- Informe de Pedro a la iglesia de Jerusalén
- 1
- Los apóstoles y los hermanos que estaban en Judea recibieron noticias de que también los no judíos habían aceptado el mensaje de Dios.
- 2
- Pero cuando Pedro volvió a Jerusalén, lo criticaron algunos de los creyentes procedentes del judaísmo.
- 3
- Le preguntaron:
—¿Por qué fuiste a visitar a los que no son judíos, y comiste con ellos?
- 4
- Pedro les contó desde el principio todo lo que había pasado.
Les dijo:
- 5
- —Yo estaba en la ciudad de Jope, y mientras oraba tuve una visión: Vi algo parecido a una gran sábana que, atada por las cuatro puntas, bajaba del cielo hasta donde yo estaba.
- 6
- Me fijé bien para ver lo que había dentro, y vi cuadrúpedos y fieras, reptiles y aves.
- 7
- Y oí una voz, que me dijo: “Levántate, Pedro;
mata y come.”
- 8
- Yo contesté: “No, Señor, porque nunca ha entrado en mi boca nada profano ni impuro.”
- 9
- Entonces la voz del cielo me habló de nuevo, diciéndome: “Lo que Dios ha purificado, no lo llames tú profano.”
- 10
- Esto sucedió tres veces, y luego todo volvió a subir al cielo.
- 11
- En aquel momento, tres hombres enviados desde Cesarea a buscarme llegaron a la casa donde estábamos.
- 12
- El Espíritu me mandó que, sin dudarlo, fuera con ellos.
Y también fueron conmigo estos seis hermanos.
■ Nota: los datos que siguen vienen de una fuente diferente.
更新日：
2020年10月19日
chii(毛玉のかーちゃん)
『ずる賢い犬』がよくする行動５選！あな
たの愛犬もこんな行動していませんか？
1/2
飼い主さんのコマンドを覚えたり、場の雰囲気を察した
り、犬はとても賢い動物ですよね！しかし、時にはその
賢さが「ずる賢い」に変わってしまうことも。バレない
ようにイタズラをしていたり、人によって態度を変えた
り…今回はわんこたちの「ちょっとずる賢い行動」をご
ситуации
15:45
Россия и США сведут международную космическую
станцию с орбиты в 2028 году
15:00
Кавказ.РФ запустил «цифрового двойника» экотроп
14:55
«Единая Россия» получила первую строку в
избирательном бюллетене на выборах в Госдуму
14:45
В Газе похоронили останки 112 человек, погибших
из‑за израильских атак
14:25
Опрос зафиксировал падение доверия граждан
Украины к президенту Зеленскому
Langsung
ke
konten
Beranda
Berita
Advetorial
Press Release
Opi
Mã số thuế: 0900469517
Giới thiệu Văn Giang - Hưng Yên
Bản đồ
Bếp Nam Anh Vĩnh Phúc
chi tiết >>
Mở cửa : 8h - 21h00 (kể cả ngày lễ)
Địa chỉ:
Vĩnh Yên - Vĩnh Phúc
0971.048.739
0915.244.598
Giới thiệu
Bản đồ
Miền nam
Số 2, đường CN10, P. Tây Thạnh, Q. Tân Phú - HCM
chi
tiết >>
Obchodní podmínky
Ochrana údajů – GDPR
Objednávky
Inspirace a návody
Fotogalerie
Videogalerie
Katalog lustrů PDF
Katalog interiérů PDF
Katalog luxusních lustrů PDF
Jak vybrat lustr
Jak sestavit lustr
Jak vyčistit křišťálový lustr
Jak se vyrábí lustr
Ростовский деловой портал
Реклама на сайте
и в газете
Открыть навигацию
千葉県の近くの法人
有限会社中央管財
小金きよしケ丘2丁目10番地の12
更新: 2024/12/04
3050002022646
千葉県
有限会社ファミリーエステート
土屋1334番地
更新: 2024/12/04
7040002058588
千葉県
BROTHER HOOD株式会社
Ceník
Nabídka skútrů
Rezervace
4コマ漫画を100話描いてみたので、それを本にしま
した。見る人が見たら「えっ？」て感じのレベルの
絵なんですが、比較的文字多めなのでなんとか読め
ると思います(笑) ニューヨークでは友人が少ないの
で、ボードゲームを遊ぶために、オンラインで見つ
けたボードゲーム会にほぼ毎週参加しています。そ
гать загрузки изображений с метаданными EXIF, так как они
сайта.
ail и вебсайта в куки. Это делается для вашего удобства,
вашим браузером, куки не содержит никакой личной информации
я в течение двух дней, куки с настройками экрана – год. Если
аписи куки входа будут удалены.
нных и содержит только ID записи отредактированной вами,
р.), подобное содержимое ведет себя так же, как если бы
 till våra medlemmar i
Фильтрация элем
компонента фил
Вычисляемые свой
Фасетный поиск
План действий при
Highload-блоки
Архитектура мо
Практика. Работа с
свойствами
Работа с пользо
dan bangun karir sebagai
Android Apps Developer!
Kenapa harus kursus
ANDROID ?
Todos entramos en casa de cierto hombre,
- 13
- que nos contó cómo en su casa había visto a un ángel, que puesto de pie le había dicho: “Manda a alguien a la ciudad de Jope para que haga venir a Simón, que también es conocido como Pedro;
- 14
- él te dirá cómo puedes salvarte, tú y toda tu familia.”
- 15
- Cuando comencé a hablarles, el Espíritu Santo vino sobre ellos de igual manera que al principio vino sobre nosotros.
- 16
- Entonces me acordé de lo que había dicho el Señor: “Es cierto que Juan bautizó con agua, pero ustedes serán bautizados con el Espíritu Santo.”
- 17
- Pues bien, si Dios les da también a ellos lo mismo que nos ha dado a nosotros que hemos creído en el Señor Jesucristo, ¿quién soy yo para oponerme a Dios?
- 18
- Cuando los hermanos de Jerusalén oyeron estas cosas, se callaron y alabaron a Dios, diciendo:
—¡De manera que también a los que no son judíos les ha dado Dios la oportunidad de volverse a él y alcanzar la vida eterna!
La iglesia de Antioquía
- 19
- Después de la muerte de Esteban, comenzaron a perseguir a los creyentes, por lo que algunos tuvieron que huir a Fenicia, Chipre y Antioquía.
Allí anunciaron a los judíos el mensaje del evangelio, pero no a los demás.
- 20
- Sin embargo, algunos creyentes de Chipre y de Cirene llegaron a la ciudad de Antioquía y hablaron también a los no judíos, anunciándoles la buena noticia acerca de Jesús, el Señor.
- 21
- El poder del Señor estaba con ellos, y así fueron muchos los que dejaron sus antiguas creencias y creyeron en el Señor.
- 22
- Los de la iglesia de Jerusalén, al conocer esta noticia, mandaron a Bernabé a Antioquía.
- 23
- Al llegar, Bernabé vio cómo Dios los había bendecido, y se alegró mucho.
Les aconsejó a todos que con corazón firme siguieran fieles al Señor.
- 24
- Porque Bernabé era un hombre bueno, lleno del Espíritu Santo y de fe.
Y así mucha gente se unió al Señor.
- 25
- Después de esto, Bernabé fue a Tarso a buscar a Saulo,
- 26
- y cuando lo encontró, lo llevó a Antioquía.
Allí estuvieron con la iglesia un año entero, enseñando a mucha gente. Fue en Antioquía donde por primera vez se les dio a los discípulos el nombre de cristianos.
- 27
- Por aquel tiempo, unos profetas fueron de Jerusalén a Antioquía.
- 28
- Y uno de ellos, llamado Agabo, puesto de pie y por inspiración del Espíritu, anunció que iba a haber una gran hambre en todo el mundo, lo cual sucedió, en efecto, en tiempos del emperador Claudio.
- 29
- Entonces los creyentes de Antioquía decidieron enviar ayuda a los hermanos que vivían en Judea, según lo que cada uno pudiera dar.
- 30
- Así lo hicieron, y por medio de Bernabé y Saulo mandaron una ofrenda a los ancianos de Judea.